Anonyme en Résidence Secondaire : Ma Soumission Sauvage et Libre

Le soleil cogne dur sur ma peau nue. Jardin clos de la résidence secondaire, au bord d’une ville anonyme. Loin du quotidien, de Bercy, du commissariat. Ici, personne ne me connaît. Je suis Anonyme, voyageuse sans repères, corps offert à la brise chaude. Tétons raidis, chatte humide sous le soleil. Liberté totale. Le ronronnement sourd d’un moteur. Voiture de location qui crisse sur le gravier. Il descend. Clément. Mon mari retraité. Mais aujourd’hui, un étranger. Cheveux ébouriffés par le vent du voyage, regard sombre. Il porte un sac. Le mien. Celui perdu, rempli de mes secrets. Mon cœur s’emballe. Frisson d’imprévu. Il sait tout. Les vols simulés, les fessées, les queues dans ma gorge, le beurre dans mon cul. La boulangerie, le commis black, le chat léchant mes seins au miel. Tout vu sur les vidéos. Je me lève, nue, vulnérable. Peau dorée par le soleil, fesses encore marquées des dernières sessions. Il approche, lent, prédateur. ‘J’ai ton cadeau.’ Sa voix rauque. Le sac atterrit sur la table du salon. Fraîcheur des draps blancs quand j’entre, lumière tamisée par les volets mi-clos. Il vide le contenu. Cravache souple, plugs, collier, martinets tachés de sperme séché. Farine incrustée partout. Mes yeux supplient. Larmes coulent. Il me fixe. ‘Vérifie.’ Mains tremblantes, je pose chaque jouet. Boule de bâillon, cordes, œuf vibrant. Il sort la clé USB. ‘Tout est là. Tes cris, tes jouissances.’ Je m’effondre. ‘Pardon.’ Mais mon corps trahit. Chatte qui palpite, déjà prête. Choix fait. Pas résister. Cette parenthèse charnelle, ici, loin de nos vies. Il me pousse vers le canapé. ‘Penche-toi, chienne.’ Jambes écartées, reins creusés. Fesses offertes comme au fournil. Le moteur dehors s’éteint encore, écho lointain dans la ville inconnue. Frisson monte. Je suis à lui. Anonyme soumise.

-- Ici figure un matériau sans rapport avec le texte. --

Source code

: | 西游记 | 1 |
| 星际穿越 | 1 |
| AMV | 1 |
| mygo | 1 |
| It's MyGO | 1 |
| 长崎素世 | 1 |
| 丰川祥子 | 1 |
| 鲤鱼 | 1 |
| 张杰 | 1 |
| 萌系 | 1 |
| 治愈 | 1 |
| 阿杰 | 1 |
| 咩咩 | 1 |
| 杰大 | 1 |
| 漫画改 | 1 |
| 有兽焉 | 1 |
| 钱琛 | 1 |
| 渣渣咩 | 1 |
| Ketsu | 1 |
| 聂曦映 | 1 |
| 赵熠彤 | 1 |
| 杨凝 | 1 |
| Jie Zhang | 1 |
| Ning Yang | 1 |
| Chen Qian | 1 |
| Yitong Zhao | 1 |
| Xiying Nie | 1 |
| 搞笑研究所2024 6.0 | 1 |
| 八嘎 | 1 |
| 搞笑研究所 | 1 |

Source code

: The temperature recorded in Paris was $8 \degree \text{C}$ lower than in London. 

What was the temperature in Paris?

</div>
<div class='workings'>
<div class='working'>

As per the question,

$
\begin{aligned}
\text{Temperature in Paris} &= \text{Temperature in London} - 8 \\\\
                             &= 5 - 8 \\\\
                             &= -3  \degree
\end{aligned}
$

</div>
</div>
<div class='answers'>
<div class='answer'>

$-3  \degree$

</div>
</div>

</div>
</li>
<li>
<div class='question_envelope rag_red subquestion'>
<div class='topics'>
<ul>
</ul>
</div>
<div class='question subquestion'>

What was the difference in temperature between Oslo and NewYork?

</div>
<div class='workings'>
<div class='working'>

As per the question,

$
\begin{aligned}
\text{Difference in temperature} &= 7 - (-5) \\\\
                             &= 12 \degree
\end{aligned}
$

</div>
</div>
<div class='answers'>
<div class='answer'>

La cravache siffle. Clap sec sur mes fesses. Brûlure vive, chair qui rougit. ‘Traînée !’ Sa voix claque. Phrases courtes, sales. ‘Salope qui suce des pros, qui se fait enculer au beurre.’ Nouveau coup. Je couine, cambre. Douleur qui fond en chaleur. Manche de bois glisse sur ma fente. Trempé de mouille. ‘Tu dégoulines, pute.’ Il bande dur. Pantalon tombe. Gland rageur contre mes lèvres. Il pénètre d’un coup. Ventre contre fesses. Piston furieux. Bruits humides, claques de peaux. ‘T’aimes la bite de Martial, hein ?’ ‘Ouiii !’ Aveu lâché. Cheveux tirés, tête en arrière. Tétons pincés, tirés comme au miel. Je gronde, animale. ‘Punissez-moi !’ Il claque mes fesses. Reins qui labourent. Se retire. Gland sur mon œillet. Pousse fort. ‘Cul de pucelle, salope.’ Étroit, brûlant. Je pousse en arrière, m’empale. Sensations folles. Vibrations internes, comme l’œuf. Il alterne. Chatte, cul. ‘T’es ma chienne maintenant.’ Dialogues crus percent le silence du jardin. Cris étouffés par le vent. Ville lointaine avale nos bruits. Orgasme monte. Vague dévastatrice. ‘Je jouis !’ Il explose dedans. Foutre chaud. Corps secoué. Plaisir libéré, sans attaches. Visceral. Sueur, sperme coule sur cuisses.

L’Approche : Liberté et Frisson de l’Inconnu

Corps encore frémissant. Il se retire. Silence lourd. Jardin retrouve son calme. Soleil baisse, ombres longues. Je me redresse, jambes flageolantes. Il range le sac. ‘C’était bon, hein ?’ Sourire complice. Je hoche la tête. Addiction apaisée, pour l’instant. Je boucle ma valise vite. Clés rendues au gardien. Voiture redémarre, ronronne doux. Trajet repris, vers nulle part. Lui reste ici ? Peu importe. Je disparais. Anonyme à nouveau. Aucune trace. Juste le souvenir gravé. Chair marquée sous la jupe. Prochaine escale attend. Désirs vifs, prêts à exploser.